In early European trading on Thursday, NZD/USD was still hovering around 0.6065-70, recording its first rise in three days. The upbeat inflation signal from the New York Reserve Bank’s survey the day before supported the currency pair’s rise, while preparing for the release of the U.S. July consumer price index (CPI) at 20:30 tonight.
The Reserve Bank of New Zealand (RBNZ) released mixed inflation forecasts for the third quarter (Q3) of 2023, with the two-year inflation forecast inching up to 2.83% from 2.79% previously. However, average one-year inflation expectations for New Zealand in 2023 fell further, to 4.17% in the third quarter from 4.28% previously.
On the other hand, based on early signals that flashed last week, US inflation data may be softer, coupled with the market preparing for a hawkish surprise from the Reserve Bank of New Zealand at its monetary policy meeting next week, which will push NZD/USD prices higher.
In addition, the recent downbeat MBA mortgage applications fell for the third consecutive week, also testing the dollar bulls, especially against the backdrop of increasing rumors of the Fed’s policy shift, which in turn provided support for the New Zealand dollar price. It should be noted that the CME Group’s FedWatch tool shows that the market is pricing in an 86% probability that the Fed will pause rate hikes in September.
Therefore, despite the tense Sino-US and Sino-UK relations, the trend of the currency pair also reflects the cautious optimism of the market sentiment. Nevertheless, the British “Financial Times” (FT) released news that British Prime Minister Sunak (Rishi Sunak) is weighing whether to follow the example of US President Joe Biden (Joe Biden) to limit foreign investment in China’s technology sector, including artificial intelligence, chips, etc. and quantum computing. According to Reuters, the move comes after U.S. President Joe Biden signed the highly anticipated bill allowing the U.S. Treasury Department to ban or limit certain U.S. investments in Chinese entities.
Against this backdrop, S&P 500 futures edged higher despite a poor close on Wall Street, while U.S. Treasury yields pared weekly losses.

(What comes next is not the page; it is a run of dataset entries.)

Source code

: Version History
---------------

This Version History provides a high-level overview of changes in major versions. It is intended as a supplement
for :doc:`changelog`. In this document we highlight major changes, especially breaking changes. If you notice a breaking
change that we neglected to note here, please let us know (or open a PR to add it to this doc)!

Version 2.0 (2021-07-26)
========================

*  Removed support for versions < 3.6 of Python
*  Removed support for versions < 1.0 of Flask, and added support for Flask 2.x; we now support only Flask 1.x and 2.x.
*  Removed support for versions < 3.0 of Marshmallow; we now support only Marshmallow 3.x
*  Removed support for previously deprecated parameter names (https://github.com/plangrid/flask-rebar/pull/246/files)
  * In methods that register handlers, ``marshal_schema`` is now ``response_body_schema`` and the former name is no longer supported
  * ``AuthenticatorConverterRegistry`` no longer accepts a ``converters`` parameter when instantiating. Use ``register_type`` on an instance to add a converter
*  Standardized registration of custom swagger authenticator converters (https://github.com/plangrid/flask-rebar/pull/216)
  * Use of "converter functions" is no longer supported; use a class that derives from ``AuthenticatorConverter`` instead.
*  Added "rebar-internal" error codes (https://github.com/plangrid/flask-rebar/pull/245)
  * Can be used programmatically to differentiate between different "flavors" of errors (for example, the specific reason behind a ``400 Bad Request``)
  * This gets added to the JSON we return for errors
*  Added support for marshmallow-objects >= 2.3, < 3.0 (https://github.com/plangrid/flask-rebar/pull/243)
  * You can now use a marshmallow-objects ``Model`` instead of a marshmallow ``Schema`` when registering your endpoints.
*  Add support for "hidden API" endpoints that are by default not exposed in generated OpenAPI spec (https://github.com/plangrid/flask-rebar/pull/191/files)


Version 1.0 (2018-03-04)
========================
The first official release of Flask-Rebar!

Today’s US CPI is key as recent US jobs data has been lackluster and early signals of price pressures have disappointed. Thus, an upbeat outcome could shatter fears that Fed rates are nearing a peak and could wake up the pair’s bears.
Failure to close below the June bottom at 0.6050, combined with an oversold RSI, will trigger a rebound correction in NZD/USD. However, the bulls are still on the sidelines, unless it breaks the falling resistance line around 0.6135 a month ago.